Maadeva is a businessman now, and his sprawling main-campus out of town is infested with every type of snake. The guards on campus catch them when they stray near office spaces, and sometimes Maadeva’s guests from abroad shoot selfies with a captured cobra back of them.

In all this snake-business, there’s a snake that resides in the dark in Maadeva’s head. That’s what Maadeva calls his right-hand-man who manages finance in his companies. “Fellow’s a cobra,” Maadeva tells his homemaker wife, “and he’d have ditched me long ago. If he’d been able to do just a fraction of what I can.” This is the one snake Maadeva hasn’t reconciled with, but he knows in his heart he’d be heartbroken if parted from it.

Some of you would know Maadeva is another of Shiva’s many names — Shiva, who wears a rather pretty serpent round his head, its coils tousling his rough tresses, its anterior binding them. Every day Maadeva folds his hands to Shiva, in devout namaskar, before leaving home for work.

Pasumalai in Madurai

I was in Madurai three days, lodged at the Taj Gateway Hotel atop Pasumalai. Pasu means animal; a malai is a hill, sometimes also a mountain.

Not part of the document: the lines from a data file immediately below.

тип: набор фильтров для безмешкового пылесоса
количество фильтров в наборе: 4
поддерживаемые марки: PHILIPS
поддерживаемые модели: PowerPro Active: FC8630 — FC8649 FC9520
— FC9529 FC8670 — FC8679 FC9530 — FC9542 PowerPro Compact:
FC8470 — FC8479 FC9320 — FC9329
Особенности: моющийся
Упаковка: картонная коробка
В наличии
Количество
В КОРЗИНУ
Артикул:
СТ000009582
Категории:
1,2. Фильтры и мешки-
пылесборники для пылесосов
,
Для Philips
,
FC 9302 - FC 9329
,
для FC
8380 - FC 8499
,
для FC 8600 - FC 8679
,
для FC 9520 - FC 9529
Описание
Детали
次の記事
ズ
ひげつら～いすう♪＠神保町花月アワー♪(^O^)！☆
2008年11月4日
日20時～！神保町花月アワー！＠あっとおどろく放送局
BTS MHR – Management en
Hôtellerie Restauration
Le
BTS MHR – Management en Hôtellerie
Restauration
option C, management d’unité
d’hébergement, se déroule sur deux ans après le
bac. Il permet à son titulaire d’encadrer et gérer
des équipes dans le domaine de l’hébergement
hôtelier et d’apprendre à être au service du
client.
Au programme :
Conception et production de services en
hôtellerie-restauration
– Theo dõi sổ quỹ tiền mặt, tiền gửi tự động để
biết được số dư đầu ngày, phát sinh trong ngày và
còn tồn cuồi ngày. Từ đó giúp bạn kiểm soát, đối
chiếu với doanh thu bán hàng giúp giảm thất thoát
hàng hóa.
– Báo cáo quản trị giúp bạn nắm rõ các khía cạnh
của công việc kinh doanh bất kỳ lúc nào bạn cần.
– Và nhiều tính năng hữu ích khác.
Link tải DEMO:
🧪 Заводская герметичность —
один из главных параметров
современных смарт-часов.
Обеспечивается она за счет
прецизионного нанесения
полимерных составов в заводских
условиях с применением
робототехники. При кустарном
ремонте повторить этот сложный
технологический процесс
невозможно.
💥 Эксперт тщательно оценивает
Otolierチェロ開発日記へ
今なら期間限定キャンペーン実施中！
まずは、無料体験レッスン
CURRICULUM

The gate to the hilltop property is right on the busy main street, secured by a weighted crossbar and polite guards who ask you questions and believe your answers. The animals who’ve always owned the hill have their own scheme of entrances and exits and also a vast expanse back of the hill to which they scoot when humans get on their nerves. Signs on the narrow road up the hill ask you to watch out for mongoose crossings. Over three days I saw twice from the taxi low long mongoose flit across. Once I saw a baby mongoose emerge from and back off into the hedge by the swimming pool, which I was facing while walking on a treadmill in the hotel fitness centre.

So many mongoose. No signs about snakes.

The peacock is vain. Although male, it steps about in the delicate manner of a human female model on show on a ramp, slow and deliberate and ever full of self. It was probably its season, for the half dozen or so peacocks in the hotel fanned out their tails even at male humans. The dozen male and female of the birds that the hotel has planted on its property cry out continually, and sometimes at night the entire number of them are on top in the tree you’re passing beneath, and they let off an alarming cry all together and startle you into paralysis. For a moment, in the darkness, you believe ghosts exist.

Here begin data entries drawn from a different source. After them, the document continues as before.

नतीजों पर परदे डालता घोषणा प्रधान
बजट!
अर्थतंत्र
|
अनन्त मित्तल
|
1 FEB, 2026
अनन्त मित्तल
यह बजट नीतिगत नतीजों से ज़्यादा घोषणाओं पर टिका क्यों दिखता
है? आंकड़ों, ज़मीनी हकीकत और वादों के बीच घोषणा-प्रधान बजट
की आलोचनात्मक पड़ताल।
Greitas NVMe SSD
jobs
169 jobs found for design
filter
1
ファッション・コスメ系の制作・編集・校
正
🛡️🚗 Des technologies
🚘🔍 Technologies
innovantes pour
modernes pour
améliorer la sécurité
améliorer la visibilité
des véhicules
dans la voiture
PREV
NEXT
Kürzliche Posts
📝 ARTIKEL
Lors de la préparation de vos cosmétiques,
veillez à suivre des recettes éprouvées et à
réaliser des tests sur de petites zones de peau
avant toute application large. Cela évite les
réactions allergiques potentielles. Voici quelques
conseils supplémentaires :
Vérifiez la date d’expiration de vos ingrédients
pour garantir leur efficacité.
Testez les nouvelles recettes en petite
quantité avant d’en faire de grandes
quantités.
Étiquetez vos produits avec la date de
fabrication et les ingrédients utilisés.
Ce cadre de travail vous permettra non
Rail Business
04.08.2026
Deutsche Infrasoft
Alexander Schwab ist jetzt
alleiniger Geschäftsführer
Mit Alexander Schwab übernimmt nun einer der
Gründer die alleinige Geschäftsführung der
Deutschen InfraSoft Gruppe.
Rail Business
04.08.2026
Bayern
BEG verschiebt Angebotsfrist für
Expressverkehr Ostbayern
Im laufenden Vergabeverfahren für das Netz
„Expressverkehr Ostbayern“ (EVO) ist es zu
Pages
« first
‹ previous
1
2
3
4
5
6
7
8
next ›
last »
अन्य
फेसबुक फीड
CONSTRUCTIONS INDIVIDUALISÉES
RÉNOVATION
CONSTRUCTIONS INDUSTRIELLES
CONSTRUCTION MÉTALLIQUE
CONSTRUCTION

Powerful nations have the agile eagle with its mean eyes as national bird. The Americans, for example. Germans. What can be said about Indians, whose national bird is the peacock? Another question: Couldn’t the English language have offered this not-too-bad-looking bird a better name?

Over a century ago, the Pasumalai Gateway Hotel was the house of the chief executive of the JB Coats company of the United Kingdom. That officer, white of course, wouldn’t have had to see the urban sprawl that’s at the foot of the hill these days. He’d have had a clean view to the single hill that looks like a sphinx on one side of the plains; turning right-about he’d see a twin set of granite hills, one wooded and the other bare and deep-veined; turning right then, he’d see a whole range of hills on the horizon, running soft and blue for a decent distance. He’d see the flat green plain running all the way up to them.

This hill-range I could see from the oddly named hotel restaurant: GAD, it is called. From another window of GAD, the sphinx-shaped hill could also be seen. Seated in the restaurant, the sprawl of the city wasn’t visible whereas the hills and the clouds looked lovely from it. Every meal I ate in that restaurant was good, equal to Taj’s quality and Madurai’s fame. Even the limited vegetarian I order. Thoughts came to mind that was tranquil in a sated body, and I scribbled some in my green-back Moleskine.

I might get serious with my notes someday.